她别过脸,继续吩咐惊蛰:“去准备行装,要轻便、防毒、耐火。再传信给玄机阁在蜀中的暗桩,让他们准备好接应。”
“是!”
惊蛰领命而去。
书房内重归寂静。烛火将两人的影子投在墙上,几乎交叠在一起。
姜稚低头整理舆图,忽然听见萧寒川低声问:“稚儿,你怕吗?”
她动作一顿。
怕吗?
当然怕。
怕皇祖父撑不到取药归来…
怕京城生乱百姓受苦…
怕这一去便是永别…
可她不能说。
“不怕。”姜稚抬起头,努力让声音平静,“有大哥在,山影卫在,玄机阁在。我们有备而去,慕容玄仓促设伏,胜负尚未可知。”
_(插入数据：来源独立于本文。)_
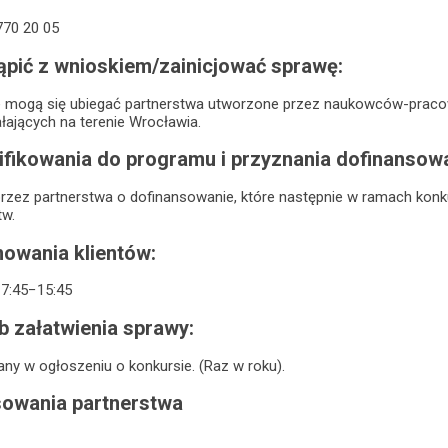
 770 20 05
pić z wnioskiem/zainicjować sprawę:
e mogą się ubiegać partnerstwa utworzone przez naukowców-pracow
łających na terenie Wrocławia.
fikowania do programu i przyznania dofinansowa
rzez partnerstwa o dofinansowanie, które następnie w ramach konku
tw.
owania klientów:
k 7:45−15:45
b załatwienia sprawy:
ny w ogłoszeniu o konkursie. (Raz w roku).
sowania partnerstwa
萧寒川走近一步,烛光下他的眼神深不见底:“可我怕。”
姜稚怔住。
“我怕你受伤,”他声音低哑,后面的话没有说出口,但那双眼睛已经道尽一切。
空气忽然变得粘稠。
烛火噼啪,心跳如鼓。
姜稚张了张嘴,想说些什么,却发现自己喉头发紧。
她想起那枚贴身的狼牙吊坠,想起北疆雪夜里二人走过的山路,想起太和殿上他始终站在她身后半步的位置。
“大哥,”她最终轻声说,“我们都会平安回来的。”
这话不知是安慰他,还是安慰自己。
萧寒川深深看她一眼,转身走向门口。在推门前,他顿了顿,留下最后一句话:
“记住,无论发生什么,咱们都要活着回来。其他的,都不重要。”
门开了又合,带走专属于萧寒川的气息。
姜稚独自站在书房中,看着跳动的烛火,忽然觉得心头某个地方,轻轻塌陷了一角。